Production-ready settings you can copy (quick template)

If you want a compact starting point, this set is usually safe for small business sites:

  • sshd: findtime=10m, maxretry=5, bantime=1h
  • wordpress: findtime=10m, maxretry=10, bantime=2h
  • recidive: findtime=1d, maxretry=5, bantime=7d

After a week, review /var/log/fail2ban.log.

If the same networks keep returning, extend bans or add Nginx rate limiting on only the sensitive endpoints.

Summary: a practical way to keep bots from wasting your VPS

You now have Fail2Ban installed, an SSH jail with predictable behavior, and a WordPress jail focused on the endpoints attackers hit hardest.

Keep it measurable: confirm the logs you’re parsing, verify firewall rules appear, and read Fail2Ban’s own decisions before you tighten anything.

If you want this protection on infrastructure you control (root access, clean networking, predictable performance), run it on a HostMyCode VPS.

If you’d rather not handle server baselines and security maintenance yourself, managed VPS hosting is the simpler option.

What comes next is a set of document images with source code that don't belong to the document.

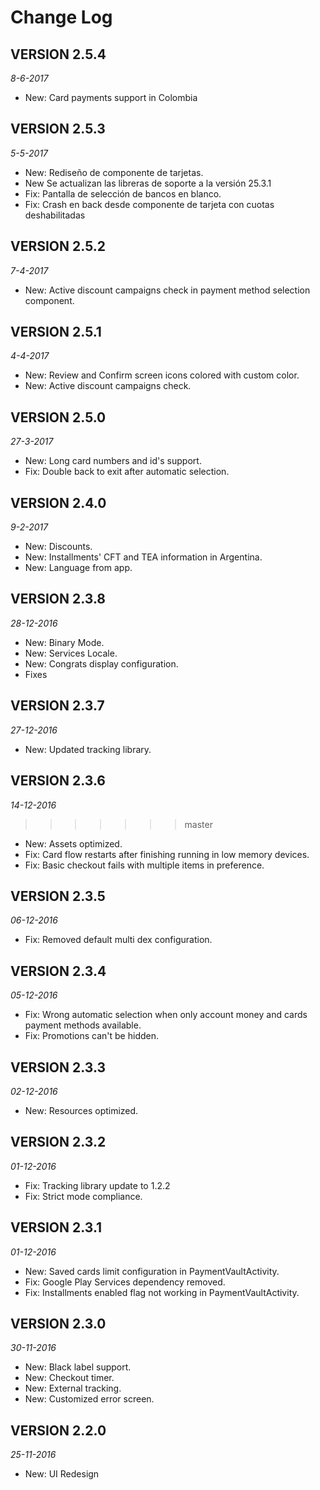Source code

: Change Log
==========
## VERSION 2.5.4

_8-6-2017_

* New: Card payments support in Colombia

## VERSION 2.5.3

_5-5-2017_

* New: Rediseño de componente de tarjetas.
* New Se actualizan las libreras de soporte a la versión 25.3.1
* Fix: Pantalla de selección de bancos en blanco.
* Fix: Crash en back desde componente de tarjeta con cuotas deshabilitadas

## VERSION 2.5.2

_7-4-2017_
* New: Active discount campaigns check in payment method selection component.

## VERSION 2.5.1

_4-4-2017_
* New: Review and Confirm screen icons colored with custom color.
* New: Active discount campaigns check.

## VERSION 2.5.0

_27-3-2017_
* New: Long card numbers and id's support.
* Fix: Double back to exit after automatic selection.

## VERSION 2.4.0

_9-2-2017_

* New: Discounts.
* New: Installments' CFT and TEA information in Argentina.
* New: Language from app.

## VERSION 2.3.8

_28-12-2016_

* New: Binary Mode.
* New: Services Locale.
* New: Congrats display configuration.
* Fixes

## VERSION 2.3.7

_27-12-2016_

* New: Updated tracking library.

## VERSION 2.3.6

_14-12-2016_

>>>>>>> master
* New: Assets optimized.
* Fix: Card flow restarts after finishing running in low memory devices.
* Fix: Basic checkout fails with multiple items in preference.

## VERSION 2.3.5

_06-12-2016_

* Fix: Removed default multi dex configuration.

## VERSION 2.3.4

_05-12-2016_

* Fix: Wrong automatic selection when only account money and cards payment methods available.
* Fix: Promotions can't be hidden.

## VERSION 2.3.3

_02-12-2016_

* New: Resources optimized.

## VERSION 2.3.2

_01-12-2016_

* Fix: Tracking library update to 1.2.2
* Fix: Strict mode compliance.

## VERSION 2.3.1

_01-12-2016_

* New: Saved cards limit configuration in PaymentVaultActivity.
* Fix: Google Play Services dependency removed.
* Fix: Installments enabled flag not working in PaymentVaultActivity.

## VERSION 2.3.0

_30-11-2016_

* New: Black label support.
* New: Checkout timer.
* New: External tracking.
* New: Customized error screen.

## VERSION 2.2.0

_25-11-2016_

* New: UI Redesign
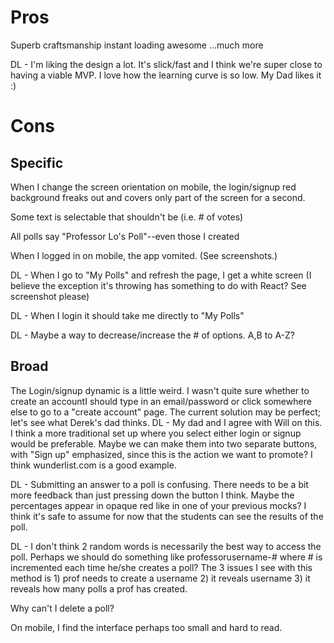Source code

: 
Pros
======

Superb craftsmanship
instant loading awesome
...much more

DL - I'm liking the design a lot. It's slick/fast and I think we're super close
to having a viable MVP. I love how the learning curve is so low. My Dad likes it :)

Cons
======

Specific
------

When I change the screen orientation on mobile, the login/signup red background freaks out and covers only part of the screen for a second.

Some text is selectable that shouldn't be (i.e. # of votes)

All polls say "Professor Lo's Poll"--even those I created

When I logged in on mobile, the app vomited. (See screenshots.)

DL - When I go to "My Polls" and refresh the page, I get a white screen (I believe the exception
  it's throwing has something to do with React? See screenshot please)

DL - When I login it should take me directly to "My Polls"

DL - Maybe a way to decrease/increase the # of options. A,B to A-Z?

Broad
------

The Login/signup dynamic is a little weird. I wasn't quite sure whether to create an accountI should type in an email/password or click somewhere else to go to a "create account" page. The current solution may be perfect; let's see what Derek's dad thinks.
    DL - My dad and I agree with Will on this. I think a more traditional set up where you select
    either login or signup would be preferable. Maybe we can make them into two separate buttons,
    with "Sign up" emphasized, since this is the action we want to promote? I think wunderlist.com
    is a good example.


DL - Submitting an answer to a poll is confusing. There needs to be a bit more feedback
than just pressing down the button I think. Maybe the percentages appear in opaque red
like in one of your previous mocks? I think it's safe to assume for now that the students
can see the results of the poll.

DL - I don't think 2 random words is necessarily the best way to access the poll. Perhaps we should do something like professorusername-# where # is incremented each time he/she creates a poll? The 3 issues I see with this method is 1) prof needs to create a username 2) it reveals username 3) it reveals how many polls a prof has created.

Why can't I delete a poll?

On mobile, I find the interface perhaps too small and hard to read.
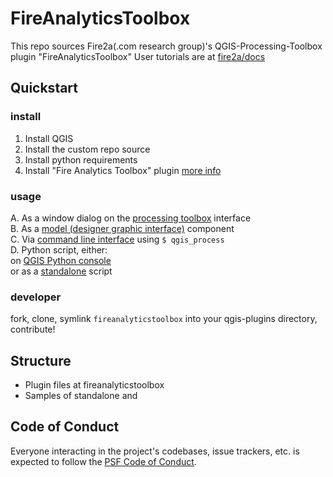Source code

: # FireAnalyticsToolbox 

This repo sources Fire2a(.com research group)'s QGIS-Processing-Toolbox plugin "FireAnalyticsToolbox"
User tutorials are at [fire2a/docs](https://fire2a.github.io/docs/)

## Quickstart

### install
1. Install QGIS
2. Install the custom repo source
3. Install python requirements
3. Install "Fire Analytics Toolbox" plugin
[more info](https://fire2a.github.io/docs/docs/qgis/README.html#installation)

### usage
A. As a window dialog on the [processing toolbox](https://docs.qgis.org/latest/en/docs/user_manual/processing/toolbox.html) interface  
B. As a [model (designer graphic interface)](https://docs.qgis.org/latest/en/docs/user_manual/processing/modeler.html) component  
C. Via [command line interface](https://docs.qgis.org/latest/en/docs/user_manual/processing/standalone) using `$ qgis_process`  
D. Python script, either:  
    on [QGIS Python console](https://docs.qgis.org/latest/en/docs/user_manual/plugins/python_console.html)  
    or as a [standalone](https://raw.githubusercontent.com/fdobad/fire-analytics-qgis-processing-toolbox-plugin/main/standalone.py) script  

### developer
fork, clone, symlink `fireanalyticstoolbox` into your qgis-plugins directory, contribute!

## Structure
* Plugin files at fireanalyticstoolbox
* Samples of standalone and 


## Code of Conduct

Everyone interacting in the project's codebases, issue trackers, etc. is expected to follow the [PSF Code of Conduct](https://www.python.org/psf/conduct/).
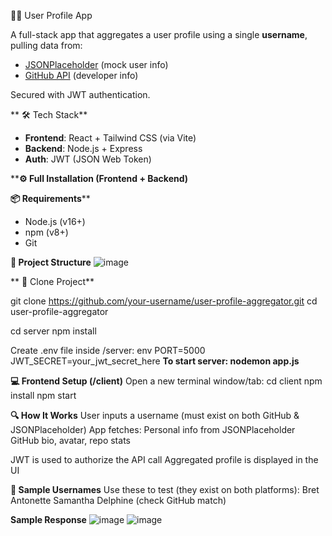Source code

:  🧑‍💻 User Profile App

A full-stack app that aggregates a user profile using a single **username**, pulling data from:

- [JSONPlaceholder](https://jsonplaceholder.typicode.com) (mock user info)
- [GitHub API](https://api.github.com) (developer info)

Secured with JWT authentication.


** 🛠️ Tech Stack**

- **Frontend**: React + Tailwind CSS (via Vite)
- **Backend**: Node.js + Express
- **Auth**: JWT (JSON Web Token)



****⚙️ Full Installation (Frontend + Backend)**

**📦 Requirements****

- Node.js (v16+)
- npm (v8+)
- Git


**🧱 Project Structure**
![image](https://github.com/user-attachments/assets/57933fd6-e425-43b2-a03b-1141413678e2)


** 📁 Clone Project**

git clone https://github.com/your-username/user-profile-aggregator.git
cd user-profile-aggregator

cd server
npm install

Create .env file inside /server:
env
PORT=5000
JWT_SECRET=your_jwt_secret_here
**To start server: nodemon app.js**

**💻 Frontend Setup (/client)**
Open a new terminal window/tab:
cd client
npm install
npm start


**🔍 How It Works**
User inputs a username (must exist on both GitHub & JSONPlaceholder)
App fetches:
Personal info from JSONPlaceholder
GitHub bio, avatar, repo stats

JWT is used to authorize the API call
Aggregated profile is displayed in the UI

**🧪 Sample Usernames**
Use these to test (they exist on both platforms):
Bret
Antonette
Samantha
Delphine (check GitHub match)


**Sample Response**
![image](https://github.com/user-attachments/assets/cb2ef398-1d78-46f8-b405-608a4dbbb8f6)
![image](https://github.com/user-attachments/assets/899fc96f-9f29-44bd-a06c-de5f41f3a2a9)



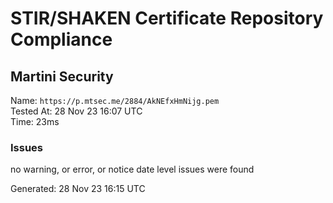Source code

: # STIR/SHAKEN Certificate Repository Compliance

## Martini Security

Name: `https://p.mtsec.me/2884/AkNEfxHmNijg.pem`\
Tested At: 28 Nov 23 16:07 UTC\
Time: 23ms

### Issues

no warning, or error, or notice date level issues were found

Generated: 28 Nov 23 16:15 UTC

If you’re moving WordPress (or multiple client sites) off shared hosting, Fail2Ban is one of the first tools that gives you real control. Start with a HostMyCode VPS if you want to manage the stack yourself, or choose managed VPS hosting if you want HostMyCode to maintain the server baseline and keep the fundamentals tight.

FAQ

Can I use Fail2Ban on shared hosting?

Usually no. Shared plans rarely give you access to system firewall rules or the ability to run and manage the Fail2Ban daemon. If you need IP bans and custom jails, a VPS is the right fit.

What’s better for WordPress attacks: Fail2Ban or Nginx rate limiting?

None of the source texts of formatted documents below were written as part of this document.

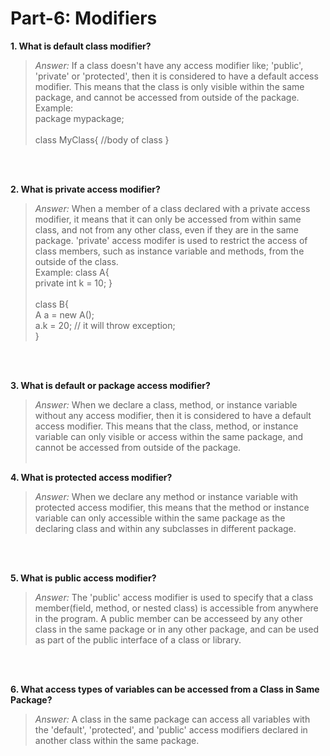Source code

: # Part-6: Modifiers

**1. What is default class modifier?**
> *Answer:* If a class doesn't have any access modifier like; 'public', 'private' or 'protected', then it is considered to have a default access modifier. This means that the class is only visible within the same package, and cannot be accessed from outside of the package. <br>
> Example: <br>
> package mypackage; <br> <br>
> class MyClass{ //body of class }

<br> <br>

**2. What is private access modifier?**
> *Answer:* When a member of a class declared with a private access modifier, it means that it can only be accessed from within same class, and not from any other class, even if they are in the same package. 'private' access modifer is used to restrict the access of class members, such as instance variable and methods, from the outside of the class. <br>
> Example: class A{ <br>
> private int k = 10;
> } <br> <br>
> class B{ <br>
> A a = new A(); <br>
> a.k = 20; // it will throw exception; <br>
> }

<br> <br>

**3. What is default or package access modifier?**
> *Answer:* When we declare a class, method, or instance variable without any access modifier, then it is considered to have a default access modifier. This means that the class, method, or instance variable can only visible or access within the same package, and cannot be accessed from outside of the package.
<br> <br>

**4. What is protected access modifier?**
> *Answer:* When we declare any method or instance variable with protected access modifier, this means that the method or instance variable can only accessible within the same package as the declaring class and within any subclasses in different package.

<br> <br>

**5. What is public access modifier?**
> *Answer:* The 'public' access modifier is used to specify that a class member(field, method, or nested class) is accessible from anywhere in the program. A public member can be accesseed by any other class in the same package or in any other package, and can be used as part of the public interface of a class or library. 

<br> <br>

**6. What access types of variables can be accessed from a Class in Same Package?**
> *Answer:* A class in the same package can access all variables with the 'default', 'protected', and 'public' access modifiers declared in another class within the same package.

<br> <br>
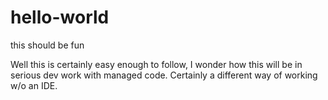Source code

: # hello-world
this should be fun


Well this is certainly easy enough to follow, I wonder how this will be in serious dev work with managed code.
Certainly a different way of working w/o an IDE.
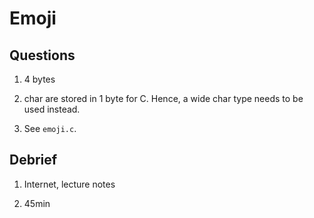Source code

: # Emoji

## Questions

1. 4 bytes

2. char are stored in 1 byte for C. Hence, a wide char type needs to be used instead.

3. See `emoji.c`.

## Debrief

1. Internet, lecture notes

2. 45min
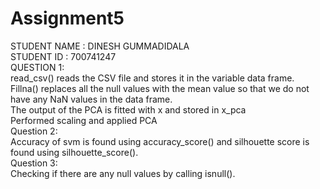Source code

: # Assignment5
STUDENT NAME : DINESH GUMMADIDALA<br>
STUDENT ID : 700741247<br>
QUESTION 1:<br>
read_csv() reads the CSV file and stores it in the variable data frame.<br>
Fillna() replaces all the null values with the mean value so that we do not have any NaN values in the data frame.<br>
The output of the PCA is fitted with x and stored in x_pca <br>
Performed scaling and applied PCA<br>
Question 2:<br>
Accuracy of svm is found using accuracy_score() and silhouette score is found using silhouette_score().<br>
Question 3:<br>
Checking if there are any null values by calling isnull().<br>


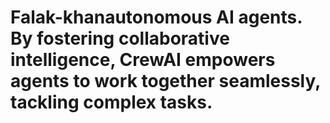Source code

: # Falak-khanautonomous AI agents. By fostering collaborative intelligence, CrewAI empowers agents to work together seamlessly, tackling complex tasks.
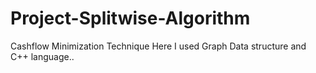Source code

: # Project-Splitwise-Algorithm
Cashflow Minimization Technique
Here I used Graph Data structure and C++ language.. 
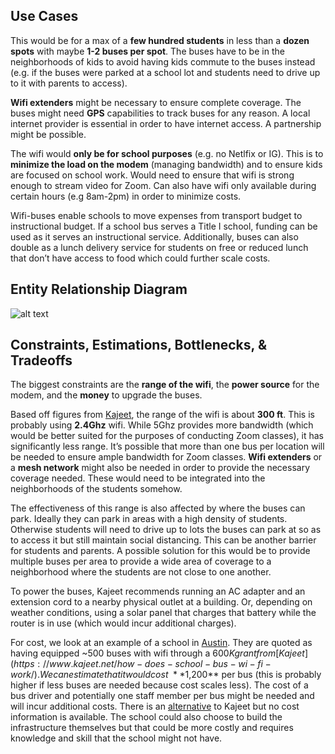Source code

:## Use Cases
This would be for a max of a **few hundred students** in less than a **dozen spots** with maybe **1-2 buses per spot**. The buses have to be in the neighborhoods of kids to avoid having kids commute to the buses instead (e.g. if the buses were parked at a school lot and students need to drive up to it with parents to access).

**Wifi extenders** might be necessary to ensure complete coverage. The buses might need **GPS** capabilities to track buses for any reason. A local internet provider is essential  in order to have internet access. A partnership might be possible.

The wifi would **only be for school purposes** (e.g. no Netlfix or IG). This is to **minimize the load on the modem** (managing bandwidth) and to ensure kids are focused on school work. Would need to ensure that wifi is strong enough to stream video for Zoom. Can also have wifi only available during certain hours (e.g 8am-2pm) in order to minimize costs.

Wifi-buses enable schools to move expenses from transport budget to instructional budget. If a school bus serves a Title I school, funding can be used as it serves an instructional service. Additionally, buses can also double as a lunch delivery service for students on free or reduced lunch that don’t have access to food which could further scale costs.

## Entity Relationship Diagram
![alt text]([https://github.com/crc8109/Magic-Schoolbus/blob/master/Entity%20Relationship%20Diagram.png](https://user-images.githubusercontent.com/56422761/175348205-570d3296-624b-4ca6-95d9-2c058c6ac0a5.png))

## Constraints, Estimations, Bottlenecks, & Tradeoffs
The biggest constraints are the **range of the wifi**, the **power source** for the modem, and the **money** to upgrade the buses.

Based off figures from [Kajeet](https://www.cnn.com/2020/04/14/us/austin-wifi-busses-independent-school-district-trnd/index.html), the range of the wifi is about **300 ft**. This is probably using **2.4Ghz** wifi. While 5Ghz provides more bandwidth (which would be better suited for the purposes of conducting Zoom classes), it has significantly less range. It’s possible that more than one bus per location will be needed to ensure ample bandwidth for Zoom classes. **Wifi extenders** or a **mesh network** might also be needed in order to provide the necessary coverage needed. These would need to be integrated into the neighborhoods of the students somehow.

The effectiveness of this range is also affected by where the buses can park. Ideally they can park in areas with a high density of students. Otherwise students will need to drive up to lots the buses can park at so as to access it but still maintain social distancing. This can be another barrier for students and parents. A possible solution for this would be to provide multiple buses per area to provide a wide area of coverage to a neighborhood where the students are not close to one another.

To power the buses, Kajeet recommends running an AC adapter and an extension cord to a nearby physical outlet at a building. Or, depending on weather conditions, using a solar panel that charges that battery while the router is in use (which would incur additional charges).

For cost, we look at an example of a school in [Austin](https://www.cnn.com/2020/04/14/us/austin-wifi-busses-independent-school-district-trnd/index.html). They are quoted as having equipped ~500 buses with wifi through a $600K grant from [Kajeet](https://www.kajeet.net/how-does-school-bus-wi-fi-work/). We can estimate that it would cost ~**$1,200** per bus (this is probably higher if less buses are needed because cost scales less). The cost of a bus driver and potentially one staff member per bus might be needed and will incur additional costs. There is an [alternative](https://www.startlandnews.com/2020/03/transportant-wifi-covid-19/) to Kajeet but no cost information is available. The school could also choose to build the infrastructure themselves but that could be more costly and requires knowledge and skill that the school might not have.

They solve different problems. Nginx rate limiting cuts request bursts immediately, often before PHP runs. Fail2Ban is better for longer-lived bans based on patterns over time.

Will Fail2Ban block legitimate users?

It can if thresholds are too strict, or if your logs record proxy IPs instead of real client IPs. Start with moderate values and confirm your logs show the actual remote address.

Where do I see why an IP was banned?

Check /var/log/fail2ban.log and the jail status output: sudo fail2ban-client status <jail>. If your filter doesn’t match real traffic, use fail2ban-regex to test it against real log lines.